Tunus’ta muhalefet hükümete karşı birleşti

Tunus’ta Aralık ayında meclis seçimleri yapılmış. Katılım ise yüzde 11 civarındaymış. Gelecek hafta ise bir süredir beklenen ana seçimler yapılacakmış. Bu seçime katılımın daha yüksek olacağı düşünülüyormuş. Ayrıca, bu süreç devam ederken, mevcut hükümetin otokratik eğilimlerine karşı üç muhalefet hareketi birleşmiş. Bu hareketler ülkedeki dindar, solcu ve liberal-dindar kesimleri yansıtıyormuş. Bu hareketlerce hükümet karşıtı birçok gösteri gerçekleştirilmiş. Tunus’ta bunların yanı sıra, tıpkı Peru’da olduğu gibi, bir gıda krizi varmış. Bu krizle eş zamanlı bir işsizlik sorunundan da söz edilebileceğini söyledi İnsel.

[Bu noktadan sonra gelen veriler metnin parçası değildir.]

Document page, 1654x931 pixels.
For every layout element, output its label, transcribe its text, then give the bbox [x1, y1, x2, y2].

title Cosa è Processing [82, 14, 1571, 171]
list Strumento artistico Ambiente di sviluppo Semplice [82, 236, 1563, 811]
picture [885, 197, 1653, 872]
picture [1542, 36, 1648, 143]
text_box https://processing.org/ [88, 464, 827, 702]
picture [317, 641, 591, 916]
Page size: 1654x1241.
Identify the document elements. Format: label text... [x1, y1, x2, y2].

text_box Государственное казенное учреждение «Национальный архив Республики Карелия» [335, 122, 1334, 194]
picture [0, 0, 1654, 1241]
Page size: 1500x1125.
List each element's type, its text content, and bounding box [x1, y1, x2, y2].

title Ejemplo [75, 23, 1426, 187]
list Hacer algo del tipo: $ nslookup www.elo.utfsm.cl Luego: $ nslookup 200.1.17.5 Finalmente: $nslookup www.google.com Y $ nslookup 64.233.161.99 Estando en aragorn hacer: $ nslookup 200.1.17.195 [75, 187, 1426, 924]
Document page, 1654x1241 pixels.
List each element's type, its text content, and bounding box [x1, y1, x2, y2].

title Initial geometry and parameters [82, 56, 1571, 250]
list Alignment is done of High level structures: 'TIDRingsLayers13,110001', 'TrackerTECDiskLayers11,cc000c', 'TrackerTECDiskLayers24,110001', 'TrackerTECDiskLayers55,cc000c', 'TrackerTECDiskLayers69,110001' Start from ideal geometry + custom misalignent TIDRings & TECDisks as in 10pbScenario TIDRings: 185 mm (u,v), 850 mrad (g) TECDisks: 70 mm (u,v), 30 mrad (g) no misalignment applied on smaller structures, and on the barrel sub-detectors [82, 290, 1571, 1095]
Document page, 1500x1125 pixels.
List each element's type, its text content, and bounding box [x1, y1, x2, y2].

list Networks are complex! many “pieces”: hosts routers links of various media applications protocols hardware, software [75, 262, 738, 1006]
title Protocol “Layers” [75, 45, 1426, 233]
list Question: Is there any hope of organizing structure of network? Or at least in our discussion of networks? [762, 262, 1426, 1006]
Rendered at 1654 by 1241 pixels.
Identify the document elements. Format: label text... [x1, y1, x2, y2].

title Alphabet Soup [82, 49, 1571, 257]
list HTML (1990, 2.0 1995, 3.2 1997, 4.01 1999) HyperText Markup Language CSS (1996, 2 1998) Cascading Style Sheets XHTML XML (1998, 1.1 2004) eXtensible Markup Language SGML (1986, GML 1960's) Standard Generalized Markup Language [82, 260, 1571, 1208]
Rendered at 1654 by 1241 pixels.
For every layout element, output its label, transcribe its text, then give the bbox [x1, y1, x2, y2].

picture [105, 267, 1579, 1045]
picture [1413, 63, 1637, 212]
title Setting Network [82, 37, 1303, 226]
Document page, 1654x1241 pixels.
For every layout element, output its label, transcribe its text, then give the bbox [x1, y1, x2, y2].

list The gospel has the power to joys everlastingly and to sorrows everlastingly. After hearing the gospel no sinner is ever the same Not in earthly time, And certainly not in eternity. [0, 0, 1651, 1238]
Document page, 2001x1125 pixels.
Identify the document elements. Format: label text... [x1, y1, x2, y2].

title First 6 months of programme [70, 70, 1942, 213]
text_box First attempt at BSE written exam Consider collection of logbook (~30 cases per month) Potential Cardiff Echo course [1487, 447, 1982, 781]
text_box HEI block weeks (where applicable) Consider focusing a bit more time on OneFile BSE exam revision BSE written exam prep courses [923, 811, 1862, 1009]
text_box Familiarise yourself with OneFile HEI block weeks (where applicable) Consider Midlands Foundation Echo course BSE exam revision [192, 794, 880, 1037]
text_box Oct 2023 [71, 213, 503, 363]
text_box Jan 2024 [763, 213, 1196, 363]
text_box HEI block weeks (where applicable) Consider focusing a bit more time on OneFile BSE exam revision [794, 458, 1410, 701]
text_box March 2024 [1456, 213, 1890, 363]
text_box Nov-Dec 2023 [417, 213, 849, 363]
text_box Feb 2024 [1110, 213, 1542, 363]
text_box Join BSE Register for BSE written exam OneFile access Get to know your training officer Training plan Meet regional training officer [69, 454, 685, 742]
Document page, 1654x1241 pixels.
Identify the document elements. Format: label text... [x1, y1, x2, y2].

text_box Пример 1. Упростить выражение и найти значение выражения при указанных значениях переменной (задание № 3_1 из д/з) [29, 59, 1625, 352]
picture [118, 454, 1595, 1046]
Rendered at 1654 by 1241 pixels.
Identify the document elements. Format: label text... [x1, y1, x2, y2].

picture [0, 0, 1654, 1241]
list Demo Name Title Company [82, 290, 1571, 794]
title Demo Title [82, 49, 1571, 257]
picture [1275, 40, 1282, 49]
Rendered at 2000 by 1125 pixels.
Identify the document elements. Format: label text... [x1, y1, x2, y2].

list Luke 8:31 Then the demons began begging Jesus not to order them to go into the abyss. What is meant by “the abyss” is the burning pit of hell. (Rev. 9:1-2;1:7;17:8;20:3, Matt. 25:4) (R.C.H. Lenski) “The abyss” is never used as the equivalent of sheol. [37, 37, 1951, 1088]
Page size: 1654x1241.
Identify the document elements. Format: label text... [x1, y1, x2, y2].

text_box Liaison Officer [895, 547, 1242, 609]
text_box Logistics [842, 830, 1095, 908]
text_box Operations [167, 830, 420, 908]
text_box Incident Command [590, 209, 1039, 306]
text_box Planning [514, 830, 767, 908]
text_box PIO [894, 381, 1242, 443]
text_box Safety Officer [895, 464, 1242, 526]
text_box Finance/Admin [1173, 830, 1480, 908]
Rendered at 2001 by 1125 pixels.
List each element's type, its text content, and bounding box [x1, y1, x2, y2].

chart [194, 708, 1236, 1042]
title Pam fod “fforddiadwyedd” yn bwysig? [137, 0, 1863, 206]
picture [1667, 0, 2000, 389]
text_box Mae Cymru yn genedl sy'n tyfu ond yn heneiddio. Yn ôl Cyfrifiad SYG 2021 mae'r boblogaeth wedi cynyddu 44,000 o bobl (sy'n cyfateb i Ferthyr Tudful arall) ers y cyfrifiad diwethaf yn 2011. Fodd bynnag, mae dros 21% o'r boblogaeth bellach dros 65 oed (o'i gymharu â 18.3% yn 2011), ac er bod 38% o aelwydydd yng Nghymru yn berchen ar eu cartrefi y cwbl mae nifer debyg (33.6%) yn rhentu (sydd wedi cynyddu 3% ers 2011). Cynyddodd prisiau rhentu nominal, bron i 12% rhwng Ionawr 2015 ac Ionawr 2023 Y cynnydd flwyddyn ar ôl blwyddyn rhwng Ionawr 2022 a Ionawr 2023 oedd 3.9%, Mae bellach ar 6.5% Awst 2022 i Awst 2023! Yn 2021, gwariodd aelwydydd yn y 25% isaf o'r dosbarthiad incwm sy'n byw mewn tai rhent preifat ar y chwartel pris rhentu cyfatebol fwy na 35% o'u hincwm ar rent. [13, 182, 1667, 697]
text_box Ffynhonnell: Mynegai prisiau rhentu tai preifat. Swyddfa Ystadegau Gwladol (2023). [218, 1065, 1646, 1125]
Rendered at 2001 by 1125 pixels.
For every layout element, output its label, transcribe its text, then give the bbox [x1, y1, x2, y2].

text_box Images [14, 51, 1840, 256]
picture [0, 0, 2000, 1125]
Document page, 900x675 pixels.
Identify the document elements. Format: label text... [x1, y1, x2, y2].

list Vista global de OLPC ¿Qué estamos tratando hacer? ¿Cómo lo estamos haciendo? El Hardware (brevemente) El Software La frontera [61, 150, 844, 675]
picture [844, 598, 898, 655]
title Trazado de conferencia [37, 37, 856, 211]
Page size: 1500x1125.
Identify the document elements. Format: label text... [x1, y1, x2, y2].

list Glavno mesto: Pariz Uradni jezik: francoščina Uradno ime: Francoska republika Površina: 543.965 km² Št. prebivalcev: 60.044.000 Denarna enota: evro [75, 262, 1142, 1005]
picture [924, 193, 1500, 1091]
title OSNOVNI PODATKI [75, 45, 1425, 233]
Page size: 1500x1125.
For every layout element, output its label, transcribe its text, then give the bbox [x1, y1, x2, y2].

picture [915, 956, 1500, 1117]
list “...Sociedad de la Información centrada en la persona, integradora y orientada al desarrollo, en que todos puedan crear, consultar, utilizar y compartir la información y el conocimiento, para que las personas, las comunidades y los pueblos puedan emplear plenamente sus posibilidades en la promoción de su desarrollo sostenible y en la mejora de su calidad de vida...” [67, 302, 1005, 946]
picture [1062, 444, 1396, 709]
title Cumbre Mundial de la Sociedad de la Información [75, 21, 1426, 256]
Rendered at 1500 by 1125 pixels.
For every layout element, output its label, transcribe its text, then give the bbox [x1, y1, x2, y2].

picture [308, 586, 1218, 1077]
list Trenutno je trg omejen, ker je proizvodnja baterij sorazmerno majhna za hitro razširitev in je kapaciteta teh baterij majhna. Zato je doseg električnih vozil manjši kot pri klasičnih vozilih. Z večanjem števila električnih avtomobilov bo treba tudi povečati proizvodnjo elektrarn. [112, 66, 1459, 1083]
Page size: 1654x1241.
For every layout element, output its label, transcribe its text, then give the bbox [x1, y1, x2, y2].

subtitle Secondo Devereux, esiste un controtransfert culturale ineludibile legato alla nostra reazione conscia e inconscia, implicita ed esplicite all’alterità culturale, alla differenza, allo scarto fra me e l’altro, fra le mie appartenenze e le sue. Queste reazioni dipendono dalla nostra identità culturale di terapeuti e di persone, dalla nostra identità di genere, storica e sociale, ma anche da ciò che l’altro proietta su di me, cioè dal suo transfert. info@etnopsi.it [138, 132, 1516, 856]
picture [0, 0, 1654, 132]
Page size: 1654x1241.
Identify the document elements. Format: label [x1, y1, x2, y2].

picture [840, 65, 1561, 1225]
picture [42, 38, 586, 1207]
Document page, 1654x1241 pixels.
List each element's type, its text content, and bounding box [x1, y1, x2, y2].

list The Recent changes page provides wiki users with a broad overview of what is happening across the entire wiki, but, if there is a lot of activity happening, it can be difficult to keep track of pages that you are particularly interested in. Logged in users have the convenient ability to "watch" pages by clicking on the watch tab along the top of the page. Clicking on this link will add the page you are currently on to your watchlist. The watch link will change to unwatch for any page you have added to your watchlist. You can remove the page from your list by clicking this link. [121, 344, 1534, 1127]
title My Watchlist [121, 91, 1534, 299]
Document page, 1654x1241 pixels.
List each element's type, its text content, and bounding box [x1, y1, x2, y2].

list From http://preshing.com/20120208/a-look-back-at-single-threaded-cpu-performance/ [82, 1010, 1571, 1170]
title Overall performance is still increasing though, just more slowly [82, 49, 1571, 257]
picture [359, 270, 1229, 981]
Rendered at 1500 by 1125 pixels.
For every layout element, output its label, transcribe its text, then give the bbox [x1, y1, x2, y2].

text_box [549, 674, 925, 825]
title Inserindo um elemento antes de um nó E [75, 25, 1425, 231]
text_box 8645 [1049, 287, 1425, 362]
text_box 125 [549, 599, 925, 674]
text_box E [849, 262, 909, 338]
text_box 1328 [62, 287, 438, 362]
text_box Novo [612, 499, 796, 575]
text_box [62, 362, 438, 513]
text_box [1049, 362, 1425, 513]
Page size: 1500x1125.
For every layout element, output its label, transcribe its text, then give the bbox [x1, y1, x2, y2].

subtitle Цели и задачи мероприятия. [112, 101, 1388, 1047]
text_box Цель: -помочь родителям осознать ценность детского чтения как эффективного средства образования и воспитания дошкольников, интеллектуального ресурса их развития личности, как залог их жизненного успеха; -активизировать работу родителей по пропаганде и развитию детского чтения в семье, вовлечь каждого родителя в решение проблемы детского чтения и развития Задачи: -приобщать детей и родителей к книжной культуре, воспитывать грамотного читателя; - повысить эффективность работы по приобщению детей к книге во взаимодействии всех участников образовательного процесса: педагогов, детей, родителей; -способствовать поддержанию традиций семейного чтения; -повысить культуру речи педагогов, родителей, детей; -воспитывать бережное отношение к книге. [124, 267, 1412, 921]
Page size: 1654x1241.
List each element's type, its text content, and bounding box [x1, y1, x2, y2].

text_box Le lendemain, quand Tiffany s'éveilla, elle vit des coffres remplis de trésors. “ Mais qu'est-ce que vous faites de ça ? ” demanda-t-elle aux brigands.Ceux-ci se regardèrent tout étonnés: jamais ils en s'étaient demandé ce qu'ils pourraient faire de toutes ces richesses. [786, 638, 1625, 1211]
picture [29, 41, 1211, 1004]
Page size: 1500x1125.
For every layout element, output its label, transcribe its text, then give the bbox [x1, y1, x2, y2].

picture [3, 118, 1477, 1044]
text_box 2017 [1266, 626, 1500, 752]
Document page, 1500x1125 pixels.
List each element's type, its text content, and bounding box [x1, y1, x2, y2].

İngiltere’de birçok işkolu grevde

İngiltere’de bir grev dalgası varmış. Öğretmenler önümüzdeki günlerde İngiltere ve Galler’de greve gidecekmiş. Bir aya yayılan, dönüşümlü bir grev uygulayacaklarmış. 50 bin genç doktora mezunu da grev gerçekleştirme yönünde karar almış. Demiryolu çalışanları da grevlerine devam ediyormuş. Cankurtaranların da bu süreçte greve gitme kararı aldığını belirtti İnsel. Ayrıca, grevlerin yalnızca kamu sektöründe değil özel sektörde de gerçekleşmeye başladığını sözlerine ekledi. Bu, bir grev seli gibi gözüküyor. Bunun karşısında İngiltere, grev kararı almayı anayasal olarak iyice zorlaştırmış. Ömer Madra, bu duruma ek olarak protesto gerçekleştirmenin de zorlaştırıldığını, hatta kısmen yasaklandığını not düştü.

Neoliberal düzenin çöküşü

Son olarak İnsel, bütün bu gelişmelerin, Peru’da, Tunus’ta ve İngiltere’de olup bitenlerin neoliberal siyasal-iktisadi düzenin bir yansıması ve tabii ki krizi olduğunu, neoliberalizmin çöküşünün bir göstergesi olarak okunabileceklerini belirtti. Ama bu çöküşe bir alternatifin de ne yazık ki açık bir biçimde bulunmadığının altını çizdi. Ömer Madra ise Türkiye’nin bu çöküş sürecini aşmamızı sağlayacak, emsal niteliğinde bir sonuca muhtemel olarak gebe bir seçimin arifesinde olduğumuzu hatırlattı. Gelecek günlerin ne getireceğini hep birlikte göreceğiz.